* Work to complete
Take every line from the data that has the word "moved" in it.

┌────────

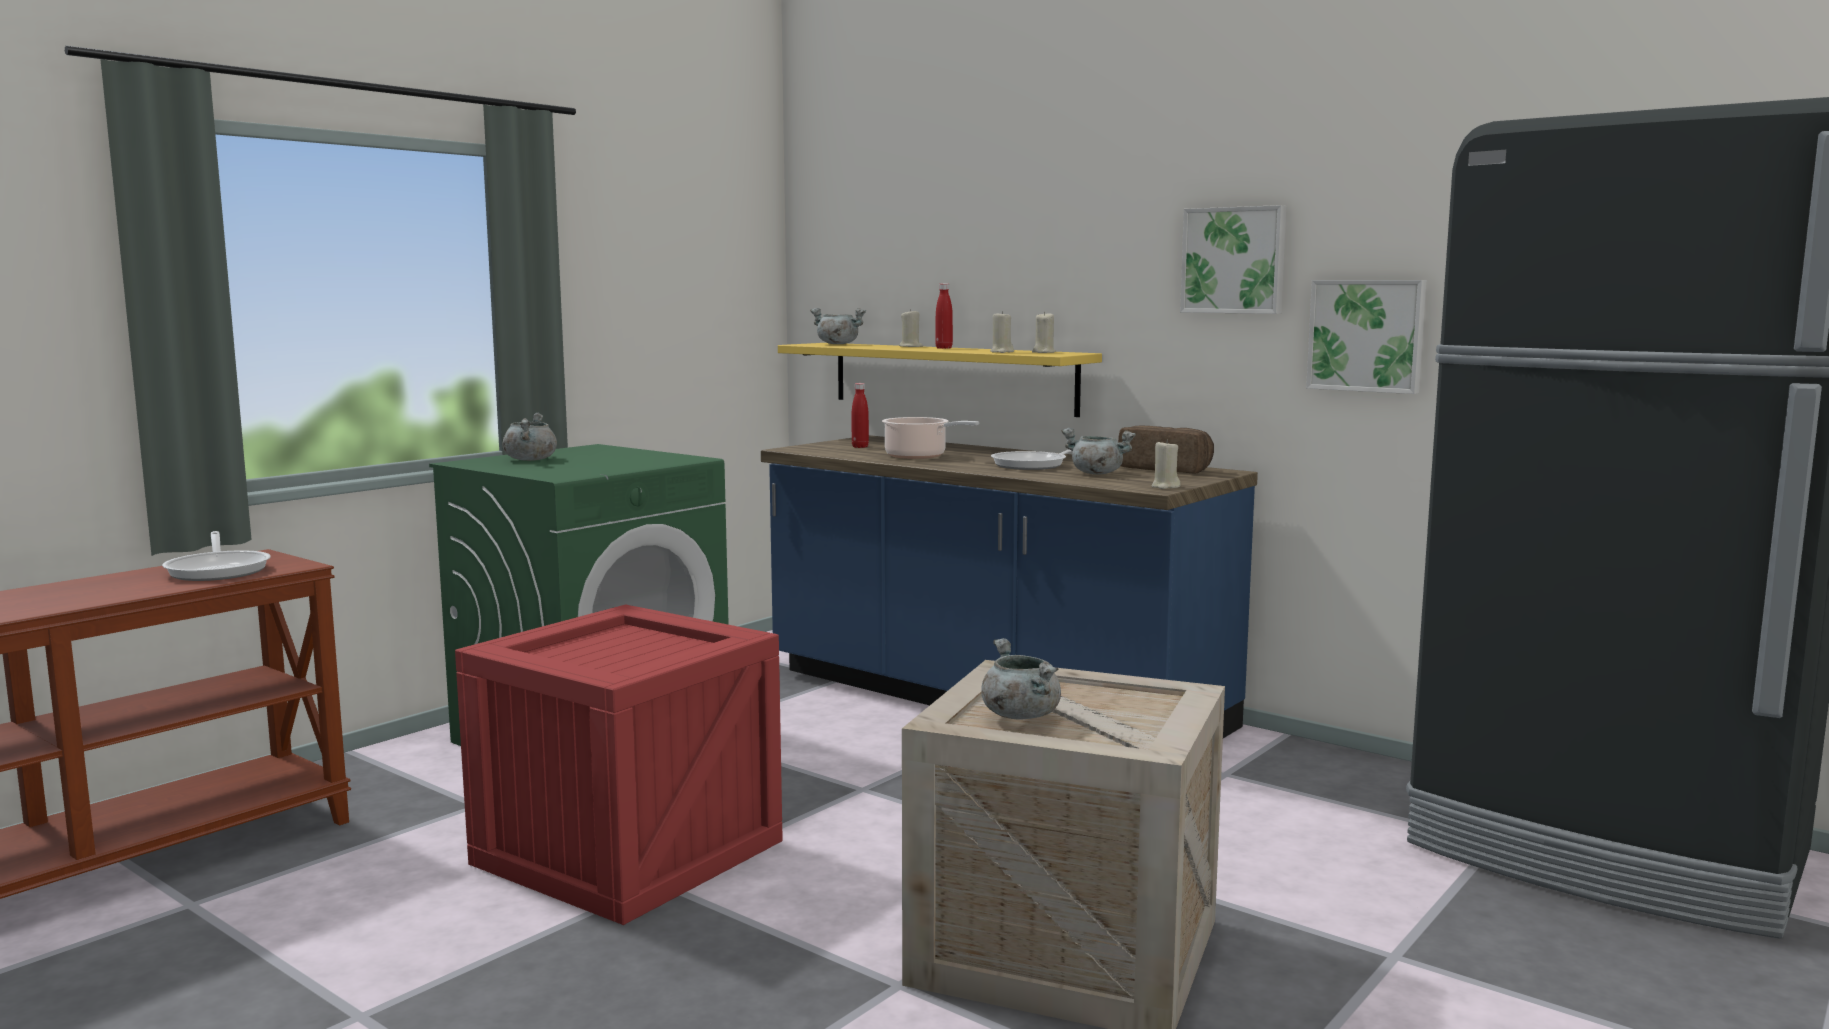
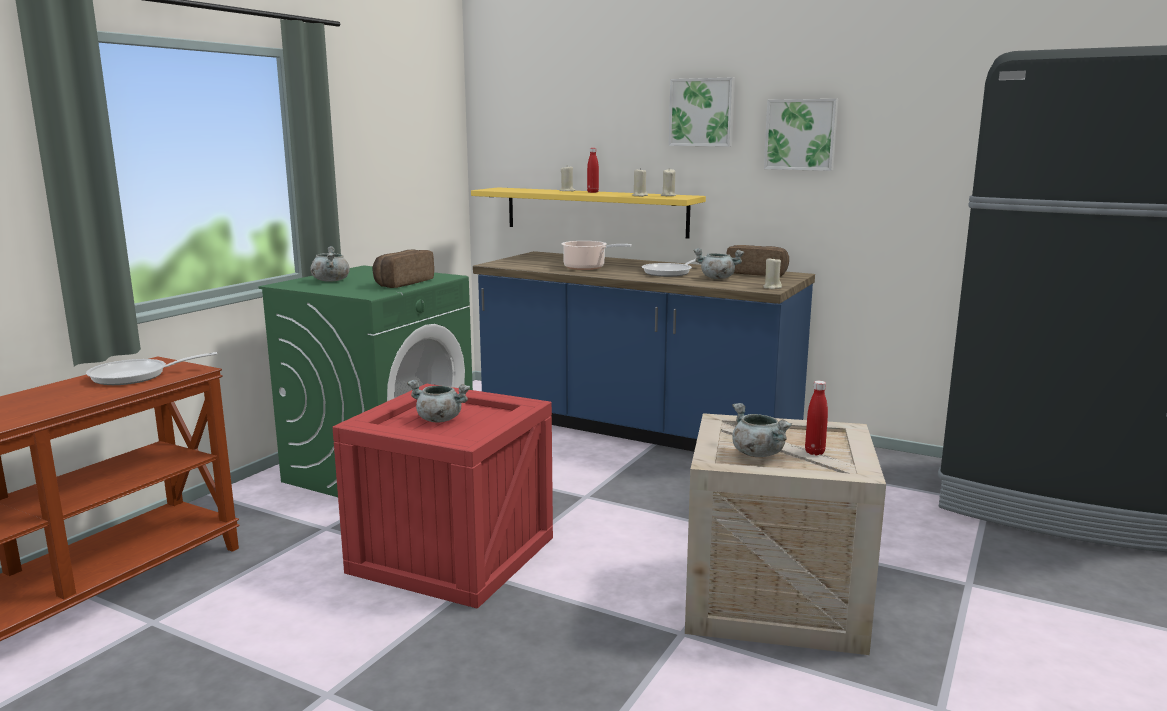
camera: 10 degrees left, 5 degrees up
frying pan [162,531,271,581] -> frying pan turned 105 degrees clockwise [86,352,217,385]
grey cooking pot [810,308,866,344] -> grey cooking pot moved to [407,380,470,422]
red bottle [852,383,869,448] -> red bottle moved to [805,381,828,455]
picture [1306,280,1426,394] -> picture moved to [669,77,735,147]
none -> bread [373,250,434,288]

└────────

* Answer section
grey cooking pot [810,308,866,344] -> grey cooking pot moved to [407,380,470,422]
red bottle [852,383,869,448] -> red bottle moved to [805,381,828,455]
picture [1306,280,1426,394] -> picture moved to [669,77,735,147]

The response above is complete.